Details of the notification suggesting new labeling declaration on pre-packed milk

FSSAI has recently published amendments in the labeling requirements of pre-packed Milk. Further, it was mentioned in the notification that FSSAI has received representation from the industry on standardization of cow milk due to the practical challenges in attaining the product composition with desired legal specifications. In this context let us explore the details of the notification by understanding few areas of dairy technology and its economies

What is Standardization of milk?

Standardization of milk refers to the adjustment by either raising or lowering of fat and / or solids-not-fat (SNF) percentages of milk to a desired value in order to confirm to the legal or other internal specifications. Pearson’s square technique is widely accepted in the process of standardization 

Why is standardization of milk necessary?

The standardization of milk is commonly done to meet the market supply-demand and for manufacturing of other milk products like, condensed milk, milk powder, ice-cream and cheese etc., It is performed to obtain a uniform milk fat content in the finished dairy product so that the milk can be supplied to the consumers at affordable price and cater to large population. 

What are the factors that can impact the product supply and subsequently standardization?

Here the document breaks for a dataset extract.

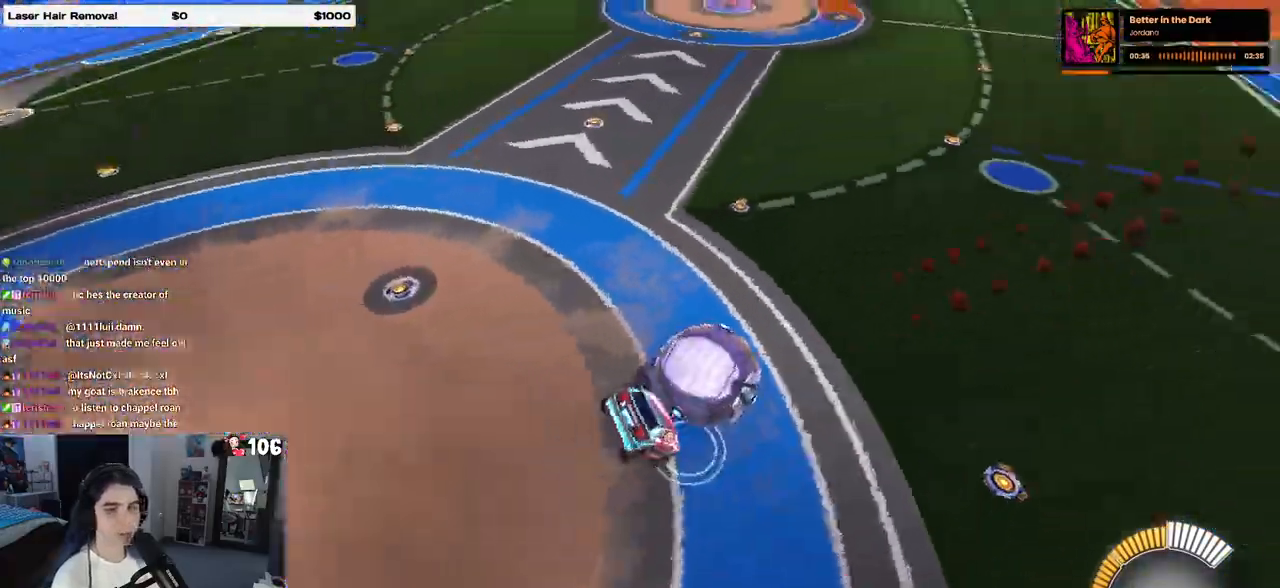
{"buttons": ["SQUARE"], "left_stick": "center", "right_stick": "center", "events": [[50, "L1", "up"], [117, "left_stick", "center"], [150, "SQUARE", "down"]]}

Factors that primarily include kind of Species, Seasonal changes, Age of the cattle, irregularities in milking, lactation effect, udder diseases and psychological conditions

What is the notification all about?

FSSAI has earlier prescribed standards for Milk and Milk products dated 12th October 2017 which specifies the lower limits of Milk Fat & Milk solids not fat (SNF) for different classes of Milk. One has to give enough emphasis on the points mentioned near the table 2 (b) i.e.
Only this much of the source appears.